*EXTRACTED RECORDS*:
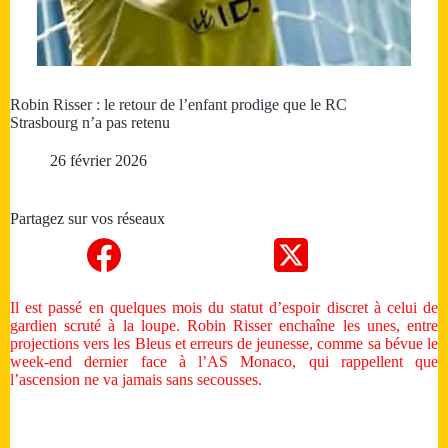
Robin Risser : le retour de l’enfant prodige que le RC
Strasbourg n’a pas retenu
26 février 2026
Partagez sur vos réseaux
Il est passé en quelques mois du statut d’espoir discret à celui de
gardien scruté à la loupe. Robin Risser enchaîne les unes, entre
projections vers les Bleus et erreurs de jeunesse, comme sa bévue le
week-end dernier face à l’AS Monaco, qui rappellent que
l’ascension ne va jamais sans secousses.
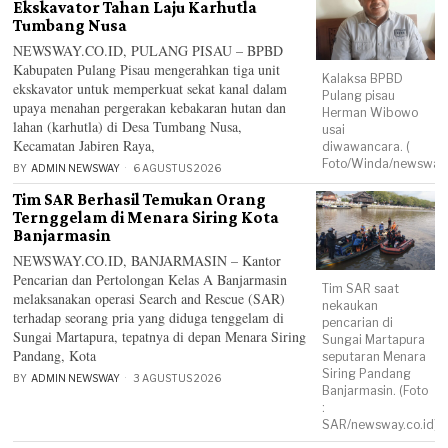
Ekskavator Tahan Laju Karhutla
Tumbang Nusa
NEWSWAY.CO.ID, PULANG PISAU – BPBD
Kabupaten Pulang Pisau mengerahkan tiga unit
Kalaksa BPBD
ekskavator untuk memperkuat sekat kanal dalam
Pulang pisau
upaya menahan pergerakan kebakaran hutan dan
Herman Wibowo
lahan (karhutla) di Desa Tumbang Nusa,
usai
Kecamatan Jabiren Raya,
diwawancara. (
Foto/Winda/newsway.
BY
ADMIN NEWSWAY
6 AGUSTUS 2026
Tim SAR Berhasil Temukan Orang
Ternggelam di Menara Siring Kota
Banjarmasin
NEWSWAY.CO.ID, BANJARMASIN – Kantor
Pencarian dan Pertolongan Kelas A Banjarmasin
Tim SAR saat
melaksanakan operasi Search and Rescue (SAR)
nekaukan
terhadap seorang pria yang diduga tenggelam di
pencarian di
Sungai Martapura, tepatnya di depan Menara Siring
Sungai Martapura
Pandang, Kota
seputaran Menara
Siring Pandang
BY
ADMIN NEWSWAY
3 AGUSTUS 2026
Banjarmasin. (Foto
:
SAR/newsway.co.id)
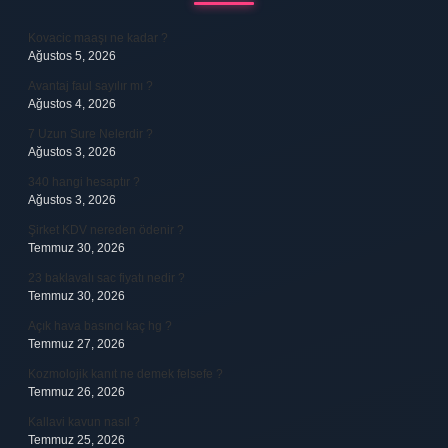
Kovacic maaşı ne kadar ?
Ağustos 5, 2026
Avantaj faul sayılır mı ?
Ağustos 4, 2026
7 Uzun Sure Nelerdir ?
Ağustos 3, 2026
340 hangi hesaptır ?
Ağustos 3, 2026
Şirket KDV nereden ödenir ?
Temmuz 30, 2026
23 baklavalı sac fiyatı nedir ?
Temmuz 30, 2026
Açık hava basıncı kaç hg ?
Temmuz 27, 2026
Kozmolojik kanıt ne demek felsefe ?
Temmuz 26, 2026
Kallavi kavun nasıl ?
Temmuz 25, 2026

*WHAT IS EXPECTED*: Verbatim copy, images excluded: transcribe all the entries above.

*EXERCISE RESULT*:
Robin Risser : le retour de l’enfant prodige que le RC
Strasbourg n’a pas retenu
26 février 2026
Partagez sur vos réseaux
Il est passé en quelques mois du statut d’espoir discret à celui de
gardien scruté à la loupe. Robin Risser enchaîne les unes, entre
projections vers les Bleus et erreurs de jeunesse, comme sa bévue le
week-end dernier face à l’AS Monaco, qui rappellent que
l’ascension ne va jamais sans secousses.
Ekskavator Tahan Laju Karhutla
Tumbang Nusa
NEWSWAY.CO.ID, PULANG PISAU – BPBD
Kabupaten Pulang Pisau mengerahkan tiga unit
Kalaksa BPBD
ekskavator untuk memperkuat sekat kanal dalam
Pulang pisau
upaya menahan pergerakan kebakaran hutan dan
Herman Wibowo
lahan (karhutla) di Desa Tumbang Nusa,
usai
Kecamatan Jabiren Raya,
diwawancara. (
Foto/Winda/newsway.
BY
ADMIN NEWSWAY
6 AGUSTUS 2026
Tim SAR Berhasil Temukan Orang
Ternggelam di Menara Siring Kota
Banjarmasin
NEWSWAY.CO.ID, BANJARMASIN – Kantor
Pencarian dan Pertolongan Kelas A Banjarmasin
Tim SAR saat
melaksanakan operasi Search and Rescue (SAR)
nekaukan
terhadap seorang pria yang diduga tenggelam di
pencarian di
Sungai Martapura, tepatnya di depan Menara Siring
Sungai Martapura
Pandang, Kota
seputaran Menara
Siring Pandang
BY
ADMIN NEWSWAY
3 AGUSTUS 2026
Banjarmasin. (Foto
:
SAR/newsway.co.id)
Kovacic maaşı ne kadar ?
Ağustos 5, 2026
Avantaj faul sayılır mı ?
Ağustos 4, 2026
7 Uzun Sure Nelerdir ?
Ağustos 3, 2026
340 hangi hesaptır ?
Ağustos 3, 2026
Şirket KDV nereden ödenir ?
Temmuz 30, 2026
23 baklavalı sac fiyatı nedir ?
Temmuz 30, 2026
Açık hava basıncı kaç hg ?
Temmuz 27, 2026
Kozmolojik kanıt ne demek felsefe ?
Temmuz 26, 2026
Kallavi kavun nasıl ?
Temmuz 25, 2026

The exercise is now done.